Por supuesto que sí. Aquí hay gente de todos los credos. Entre ellos, judíos. Hombres orgullosos y buenos luchadores.

"No se crea la propaganda rusa. El batallón ha cambiado. Se ha purgado de su oscuro pasado"

Conozco la problemática reputación del batallón. Sé que, en sus inicios, como todos los movimientos de resistencia del mundo, recogió todo lo que pudo y aceptó a todo aquel que pudiese manejar un arma, incluidos elementos de la extrema derecha. Es como si me leyera la mente.

No se crea la propaganda rusa. El batallón ha cambiado. Se ha purgado de su oscuro pasado. En lo único en lo que ahora mismo es radical es en la voluntad de defender radicalmente a Ucrania.

Lo sé.

Gracias. Y sabemos lo que significa para los judíos no estar bien enterrados. Haría falta un rabino.

¿Me autoriza a decir esto públicamente?

Por supuesto que sí.

¿Para llevar su mensaje a Israel?

Por supuesto que sí. Son nuestros hermanos. En Israel se sabe de la lucha y de la muerte.

No me gusta el tono de resignación sacrificial que está tomando la conversación. Repito:

Morir no es un imperativo. Hay peticiones, en Estados Unidos, en Europa... Hay un movimiento en marcha, liderado por sus esposas, que dice que hay que salvar Azovstal.

De nuevo, un destello de alegría triste en su mirada doliente.

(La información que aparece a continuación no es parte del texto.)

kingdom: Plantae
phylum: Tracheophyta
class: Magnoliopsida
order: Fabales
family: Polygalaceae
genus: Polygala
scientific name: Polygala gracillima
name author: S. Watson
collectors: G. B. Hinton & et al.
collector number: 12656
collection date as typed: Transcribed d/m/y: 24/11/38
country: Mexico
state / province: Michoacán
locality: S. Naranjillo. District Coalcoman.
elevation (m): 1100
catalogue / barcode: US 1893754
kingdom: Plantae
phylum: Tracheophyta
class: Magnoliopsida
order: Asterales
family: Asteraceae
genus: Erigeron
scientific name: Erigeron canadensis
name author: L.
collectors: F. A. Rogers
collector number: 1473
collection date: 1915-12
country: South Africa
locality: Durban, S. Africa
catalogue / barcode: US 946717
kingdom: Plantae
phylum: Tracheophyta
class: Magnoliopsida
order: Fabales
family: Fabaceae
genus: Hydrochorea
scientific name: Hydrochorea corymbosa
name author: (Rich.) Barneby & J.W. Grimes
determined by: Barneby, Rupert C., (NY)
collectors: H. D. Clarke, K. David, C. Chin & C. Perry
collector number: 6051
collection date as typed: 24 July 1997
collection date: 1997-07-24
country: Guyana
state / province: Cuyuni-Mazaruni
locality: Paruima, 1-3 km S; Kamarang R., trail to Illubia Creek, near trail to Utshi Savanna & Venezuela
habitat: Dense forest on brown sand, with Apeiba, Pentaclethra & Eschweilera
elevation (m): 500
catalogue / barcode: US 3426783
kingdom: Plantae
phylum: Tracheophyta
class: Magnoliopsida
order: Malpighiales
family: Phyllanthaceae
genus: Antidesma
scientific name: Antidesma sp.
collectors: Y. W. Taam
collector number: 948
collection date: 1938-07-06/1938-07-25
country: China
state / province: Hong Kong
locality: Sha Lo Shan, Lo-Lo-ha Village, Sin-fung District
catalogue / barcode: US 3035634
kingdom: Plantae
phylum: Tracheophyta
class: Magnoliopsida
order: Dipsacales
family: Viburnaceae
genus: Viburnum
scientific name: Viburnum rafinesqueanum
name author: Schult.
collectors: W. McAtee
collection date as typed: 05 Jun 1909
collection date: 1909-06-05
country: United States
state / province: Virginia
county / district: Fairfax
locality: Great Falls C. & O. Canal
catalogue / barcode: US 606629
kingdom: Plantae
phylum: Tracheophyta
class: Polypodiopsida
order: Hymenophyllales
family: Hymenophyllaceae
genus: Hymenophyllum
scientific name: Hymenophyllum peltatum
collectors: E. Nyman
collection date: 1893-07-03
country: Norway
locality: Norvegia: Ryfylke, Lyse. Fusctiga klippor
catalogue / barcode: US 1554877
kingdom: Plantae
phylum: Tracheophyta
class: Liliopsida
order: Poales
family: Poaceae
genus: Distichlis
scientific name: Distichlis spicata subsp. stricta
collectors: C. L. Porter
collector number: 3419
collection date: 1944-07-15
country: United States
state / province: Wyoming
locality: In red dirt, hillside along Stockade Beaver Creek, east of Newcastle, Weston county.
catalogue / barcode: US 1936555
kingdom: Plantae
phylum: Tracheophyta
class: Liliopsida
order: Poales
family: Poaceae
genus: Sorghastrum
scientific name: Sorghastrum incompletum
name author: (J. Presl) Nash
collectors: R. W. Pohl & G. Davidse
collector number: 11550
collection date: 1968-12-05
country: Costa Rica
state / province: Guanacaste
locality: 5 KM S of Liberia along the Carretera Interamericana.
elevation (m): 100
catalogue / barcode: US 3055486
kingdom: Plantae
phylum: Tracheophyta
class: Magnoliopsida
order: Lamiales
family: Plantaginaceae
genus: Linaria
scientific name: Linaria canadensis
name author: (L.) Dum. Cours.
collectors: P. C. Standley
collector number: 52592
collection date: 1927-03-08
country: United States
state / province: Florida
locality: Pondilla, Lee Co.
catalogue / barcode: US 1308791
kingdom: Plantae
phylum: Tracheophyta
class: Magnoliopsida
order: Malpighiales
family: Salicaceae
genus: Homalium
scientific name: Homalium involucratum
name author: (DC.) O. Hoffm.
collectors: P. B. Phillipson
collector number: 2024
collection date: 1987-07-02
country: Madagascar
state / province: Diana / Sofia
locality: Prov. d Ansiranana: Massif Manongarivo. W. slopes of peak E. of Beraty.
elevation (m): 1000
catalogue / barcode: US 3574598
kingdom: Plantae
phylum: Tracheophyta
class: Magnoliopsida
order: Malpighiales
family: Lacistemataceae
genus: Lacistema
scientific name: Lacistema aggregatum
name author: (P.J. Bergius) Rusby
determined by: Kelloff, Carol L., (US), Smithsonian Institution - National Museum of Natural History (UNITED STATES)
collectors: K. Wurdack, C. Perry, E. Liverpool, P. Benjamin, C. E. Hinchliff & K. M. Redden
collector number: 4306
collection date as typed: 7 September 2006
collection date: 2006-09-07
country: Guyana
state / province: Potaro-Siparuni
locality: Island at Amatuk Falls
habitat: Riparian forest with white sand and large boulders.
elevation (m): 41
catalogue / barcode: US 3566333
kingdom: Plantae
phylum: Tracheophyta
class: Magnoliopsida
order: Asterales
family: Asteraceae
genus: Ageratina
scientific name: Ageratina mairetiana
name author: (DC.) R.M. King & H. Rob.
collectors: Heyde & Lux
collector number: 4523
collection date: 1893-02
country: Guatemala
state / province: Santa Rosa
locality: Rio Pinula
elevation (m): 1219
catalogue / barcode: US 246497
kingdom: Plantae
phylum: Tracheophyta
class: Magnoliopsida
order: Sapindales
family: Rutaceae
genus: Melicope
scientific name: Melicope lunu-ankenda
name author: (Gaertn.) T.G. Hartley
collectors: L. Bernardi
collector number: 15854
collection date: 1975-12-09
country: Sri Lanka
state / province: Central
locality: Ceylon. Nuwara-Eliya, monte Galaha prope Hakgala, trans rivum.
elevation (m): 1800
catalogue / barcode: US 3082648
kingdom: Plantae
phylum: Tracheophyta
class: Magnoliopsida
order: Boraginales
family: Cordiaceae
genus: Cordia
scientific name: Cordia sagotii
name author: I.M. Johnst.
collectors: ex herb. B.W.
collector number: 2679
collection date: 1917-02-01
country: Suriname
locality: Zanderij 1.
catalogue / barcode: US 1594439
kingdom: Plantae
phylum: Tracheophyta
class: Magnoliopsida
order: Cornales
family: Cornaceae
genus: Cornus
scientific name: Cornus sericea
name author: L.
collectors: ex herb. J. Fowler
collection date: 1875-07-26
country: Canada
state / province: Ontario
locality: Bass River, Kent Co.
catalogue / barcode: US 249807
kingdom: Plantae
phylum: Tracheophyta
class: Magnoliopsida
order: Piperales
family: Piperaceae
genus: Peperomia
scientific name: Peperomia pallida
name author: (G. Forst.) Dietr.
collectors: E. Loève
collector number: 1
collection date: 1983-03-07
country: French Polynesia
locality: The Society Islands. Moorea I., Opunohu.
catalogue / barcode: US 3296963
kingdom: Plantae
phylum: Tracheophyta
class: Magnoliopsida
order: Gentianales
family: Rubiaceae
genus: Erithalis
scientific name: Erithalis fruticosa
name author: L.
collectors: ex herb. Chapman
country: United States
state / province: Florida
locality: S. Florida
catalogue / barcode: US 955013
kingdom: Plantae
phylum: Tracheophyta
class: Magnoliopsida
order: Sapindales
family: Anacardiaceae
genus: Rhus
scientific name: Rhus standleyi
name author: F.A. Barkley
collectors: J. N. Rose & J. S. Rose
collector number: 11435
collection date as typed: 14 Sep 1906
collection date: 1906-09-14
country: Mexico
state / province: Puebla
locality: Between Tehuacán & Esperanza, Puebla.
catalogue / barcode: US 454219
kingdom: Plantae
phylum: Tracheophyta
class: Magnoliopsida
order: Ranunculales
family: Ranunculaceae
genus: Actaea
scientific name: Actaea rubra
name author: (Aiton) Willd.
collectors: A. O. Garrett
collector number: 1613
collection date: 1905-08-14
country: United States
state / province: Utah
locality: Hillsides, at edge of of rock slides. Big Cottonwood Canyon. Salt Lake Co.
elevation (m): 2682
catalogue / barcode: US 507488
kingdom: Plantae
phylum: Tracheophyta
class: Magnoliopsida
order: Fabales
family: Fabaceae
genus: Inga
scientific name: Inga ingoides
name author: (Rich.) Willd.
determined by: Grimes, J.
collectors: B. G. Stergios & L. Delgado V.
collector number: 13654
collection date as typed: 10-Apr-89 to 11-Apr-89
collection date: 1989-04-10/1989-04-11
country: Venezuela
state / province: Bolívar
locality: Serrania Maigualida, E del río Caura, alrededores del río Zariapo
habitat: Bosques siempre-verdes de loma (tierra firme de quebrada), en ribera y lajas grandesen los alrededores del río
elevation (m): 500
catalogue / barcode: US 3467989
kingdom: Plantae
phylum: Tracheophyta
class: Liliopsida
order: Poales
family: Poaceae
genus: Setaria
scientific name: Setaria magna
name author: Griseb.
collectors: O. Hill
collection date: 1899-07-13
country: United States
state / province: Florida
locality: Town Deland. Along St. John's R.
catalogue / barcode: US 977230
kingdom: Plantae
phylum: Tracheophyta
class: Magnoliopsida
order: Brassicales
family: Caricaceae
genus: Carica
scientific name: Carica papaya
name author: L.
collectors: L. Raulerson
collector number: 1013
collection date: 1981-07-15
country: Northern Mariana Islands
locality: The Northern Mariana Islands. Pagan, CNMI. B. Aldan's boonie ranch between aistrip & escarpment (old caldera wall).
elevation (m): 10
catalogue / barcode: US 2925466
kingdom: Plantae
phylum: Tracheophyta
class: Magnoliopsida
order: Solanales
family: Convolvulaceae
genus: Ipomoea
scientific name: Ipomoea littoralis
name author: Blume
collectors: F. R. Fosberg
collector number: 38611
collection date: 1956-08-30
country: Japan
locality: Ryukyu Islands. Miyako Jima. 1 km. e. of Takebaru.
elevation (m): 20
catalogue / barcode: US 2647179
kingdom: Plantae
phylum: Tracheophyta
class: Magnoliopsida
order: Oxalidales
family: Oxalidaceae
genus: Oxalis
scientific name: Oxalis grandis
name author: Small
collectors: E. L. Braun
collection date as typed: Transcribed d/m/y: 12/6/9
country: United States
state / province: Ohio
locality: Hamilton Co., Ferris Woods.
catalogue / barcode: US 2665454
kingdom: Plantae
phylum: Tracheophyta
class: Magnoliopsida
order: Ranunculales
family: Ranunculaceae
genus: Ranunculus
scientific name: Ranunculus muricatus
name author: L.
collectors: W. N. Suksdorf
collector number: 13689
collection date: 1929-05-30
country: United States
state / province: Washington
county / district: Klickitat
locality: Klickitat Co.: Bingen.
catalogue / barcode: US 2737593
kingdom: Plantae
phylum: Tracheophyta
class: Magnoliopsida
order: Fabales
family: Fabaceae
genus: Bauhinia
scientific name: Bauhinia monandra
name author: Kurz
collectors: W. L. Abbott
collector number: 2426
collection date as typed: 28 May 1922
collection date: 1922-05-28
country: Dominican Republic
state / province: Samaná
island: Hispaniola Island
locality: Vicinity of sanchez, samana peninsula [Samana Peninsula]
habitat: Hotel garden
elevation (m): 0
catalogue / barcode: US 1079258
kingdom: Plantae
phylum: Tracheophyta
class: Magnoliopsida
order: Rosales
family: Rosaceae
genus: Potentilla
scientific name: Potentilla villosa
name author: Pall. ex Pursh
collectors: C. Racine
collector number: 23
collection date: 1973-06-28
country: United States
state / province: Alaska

Gracias, pero ya es demasiado tarde. Ahora ya nadie puede hacer nada por nosotros.

Insisto:

Imagine una gran potencia. Francia, por ejemplo. Garantizaría su evacuación con honor.

¿Con nuestras armas?

Por supuesto, con sus armas. Dejarían Azovstal con sus propias armas, con honor. La comunidad internacional lo organizó hace 40 años para los palestinos de Beirut.

¿Y conservaron sus armas de mano?

Parece incrédulo.

Creo que sí. Y, sin embargo, entre ellos había terroristas.

Niega con la cabeza.

Putin dice que nosotros también somos terroristas.

Tal vez sí. Pero no se lo dice a Macron. Para un francés o un estadounidense su valentía recuerda a la de quienes resistieron contra Hitler.

Asiente con la cabeza. Me deja contarle la historia de Yasir Arafat embarcando en un navío mercante bajo la protección de 2500 soldados franceses, estadounidenses e italianos. Me permite susurrar, a quien quiera escuchar, la idea de un barco para Mariúpol, escoltado por una fuerza nacional o internacional. ¿Lo que hicimos por los palestinos no lo vamos a hacer por estos verdaderos valientes que mueren por Europa, los condenados de Azovstal, que siguen bajo tierra? La comunicación se interrumpe de nuevo. La conversación se vuelve entrecortada. Confusa. Sé lo que tengo que hacer. El comandante Ilya Samoilenko cuelga.